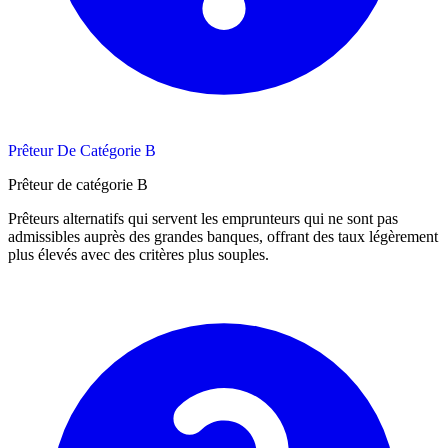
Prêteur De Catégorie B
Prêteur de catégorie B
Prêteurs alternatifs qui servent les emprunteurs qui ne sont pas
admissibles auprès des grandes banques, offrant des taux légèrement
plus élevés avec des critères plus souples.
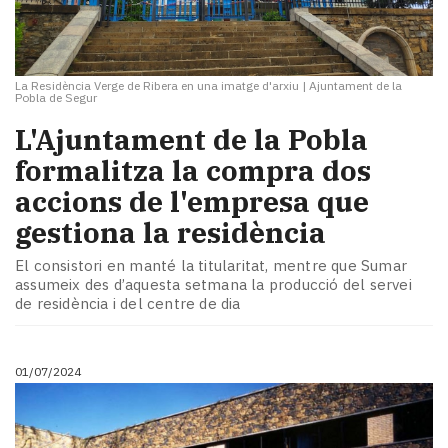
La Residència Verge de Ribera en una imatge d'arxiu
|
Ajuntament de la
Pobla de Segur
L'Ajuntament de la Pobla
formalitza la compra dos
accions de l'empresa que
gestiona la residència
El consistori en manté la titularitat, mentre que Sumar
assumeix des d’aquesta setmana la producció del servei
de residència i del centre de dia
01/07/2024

+++

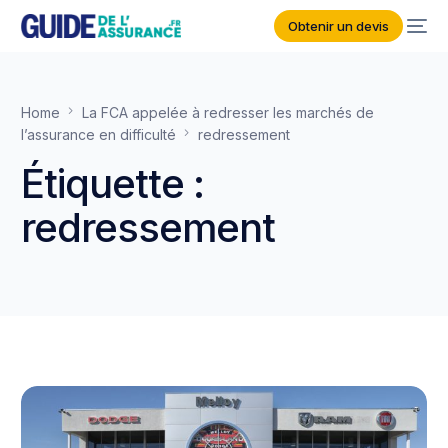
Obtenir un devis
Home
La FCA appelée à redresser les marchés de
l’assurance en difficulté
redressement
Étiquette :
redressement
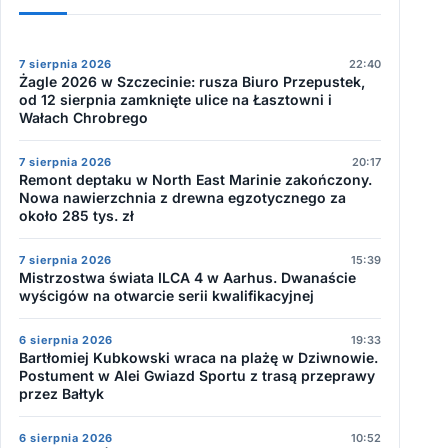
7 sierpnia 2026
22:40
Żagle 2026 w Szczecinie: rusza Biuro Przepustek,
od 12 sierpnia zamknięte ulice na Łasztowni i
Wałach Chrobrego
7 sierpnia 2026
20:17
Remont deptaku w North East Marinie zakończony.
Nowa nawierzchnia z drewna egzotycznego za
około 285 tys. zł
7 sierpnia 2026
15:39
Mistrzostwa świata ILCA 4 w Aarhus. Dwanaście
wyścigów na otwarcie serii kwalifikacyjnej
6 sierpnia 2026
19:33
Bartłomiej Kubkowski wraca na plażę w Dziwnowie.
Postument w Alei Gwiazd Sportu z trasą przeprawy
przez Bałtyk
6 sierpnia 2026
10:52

+++

* [Brief] Each line in the records that carries "Ajuntament" must be copied out.

* [Solution to the problem]
Ajuntament de la
L'Ajuntament de la Pobla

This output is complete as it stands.